_PROBLEM DESCRIPTION_.
All of the data below is to be returned unaltered.

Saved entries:
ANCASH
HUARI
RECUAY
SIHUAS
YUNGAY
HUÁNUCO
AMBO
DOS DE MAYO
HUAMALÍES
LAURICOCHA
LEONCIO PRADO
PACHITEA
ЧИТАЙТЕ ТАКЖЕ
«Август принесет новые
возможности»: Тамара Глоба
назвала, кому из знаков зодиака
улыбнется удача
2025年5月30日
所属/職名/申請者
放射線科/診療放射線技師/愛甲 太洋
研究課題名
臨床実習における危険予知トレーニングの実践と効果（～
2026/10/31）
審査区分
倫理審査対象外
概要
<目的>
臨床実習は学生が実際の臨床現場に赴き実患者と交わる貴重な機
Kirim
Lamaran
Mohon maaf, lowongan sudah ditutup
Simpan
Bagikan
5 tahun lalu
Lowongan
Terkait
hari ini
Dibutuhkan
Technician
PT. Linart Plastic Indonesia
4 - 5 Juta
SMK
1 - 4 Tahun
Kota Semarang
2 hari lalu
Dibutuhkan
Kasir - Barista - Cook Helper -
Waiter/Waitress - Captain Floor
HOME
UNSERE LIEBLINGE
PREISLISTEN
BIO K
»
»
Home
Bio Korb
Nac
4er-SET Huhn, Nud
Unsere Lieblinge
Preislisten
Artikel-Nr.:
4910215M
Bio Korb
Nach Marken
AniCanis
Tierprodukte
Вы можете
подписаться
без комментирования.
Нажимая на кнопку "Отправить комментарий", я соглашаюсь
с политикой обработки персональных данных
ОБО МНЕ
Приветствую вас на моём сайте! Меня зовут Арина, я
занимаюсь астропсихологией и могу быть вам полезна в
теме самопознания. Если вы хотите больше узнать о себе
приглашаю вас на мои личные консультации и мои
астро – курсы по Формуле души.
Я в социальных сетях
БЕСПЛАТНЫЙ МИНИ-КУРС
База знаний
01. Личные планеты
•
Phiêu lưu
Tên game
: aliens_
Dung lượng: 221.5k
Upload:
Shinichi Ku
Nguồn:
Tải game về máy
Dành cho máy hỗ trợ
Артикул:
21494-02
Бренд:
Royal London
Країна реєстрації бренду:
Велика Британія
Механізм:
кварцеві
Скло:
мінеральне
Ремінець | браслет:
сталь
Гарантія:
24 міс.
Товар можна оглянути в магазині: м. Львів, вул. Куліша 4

_REPLY_.
ANCASH
HUARI
RECUAY
SIHUAS
YUNGAY
HUÁNUCO
AMBO
DOS DE MAYO
HUAMALÍES
LAURICOCHA
LEONCIO PRADO
PACHITEA
ЧИТАЙТЕ ТАКЖЕ
«Август принесет новые
возможности»: Тамара Глоба
назвала, кому из знаков зодиака
улыбнется удача
2025年5月30日
所属/職名/申請者
放射線科/診療放射線技師/愛甲 太洋
研究課題名
臨床実習における危険予知トレーニングの実践と効果（～
2026/10/31）
審査区分
倫理審査対象外
概要
<目的>
臨床実習は学生が実際の臨床現場に赴き実患者と交わる貴重な機
Kirim
Lamaran
Mohon maaf, lowongan sudah ditutup
Simpan
Bagikan
5 tahun lalu
Lowongan
Terkait
hari ini
Dibutuhkan
Technician
PT. Linart Plastic Indonesia
4 - 5 Juta
SMK
1 - 4 Tahun
Kota Semarang
2 hari lalu
Dibutuhkan
Kasir - Barista - Cook Helper -
Waiter/Waitress - Captain Floor
HOME
UNSERE LIEBLINGE
PREISLISTEN
BIO K
»
»
Home
Bio Korb
Nac
4er-SET Huhn, Nud
Unsere Lieblinge
Preislisten
Artikel-Nr.:
4910215M
Bio Korb
Nach Marken
AniCanis
Tierprodukte
Вы можете
подписаться
без комментирования.
Нажимая на кнопку "Отправить комментарий", я соглашаюсь
с политикой обработки персональных данных
ОБО МНЕ
Приветствую вас на моём сайте! Меня зовут Арина, я
занимаюсь астропсихологией и могу быть вам полезна в
теме самопознания. Если вы хотите больше узнать о себе
приглашаю вас на мои личные консультации и мои
астро – курсы по Формуле души.
Я в социальных сетях
БЕСПЛАТНЫЙ МИНИ-КУРС
База знаний
01. Личные планеты
•
Phiêu lưu
Tên game
: aliens_
Dung lượng: 221.5k
Upload:
Shinichi Ku
Nguồn:
Tải game về máy
Dành cho máy hỗ trợ
Артикул:
21494-02
Бренд:
Royal London
Країна реєстрації бренду:
Велика Британія
Механізм:
кварцеві
Скло:
мінеральне
Ремінець | браслет:
сталь
Гарантія:
24 міс.
Товар можна оглянути в магазині: м. Львів, вул. Куліша 4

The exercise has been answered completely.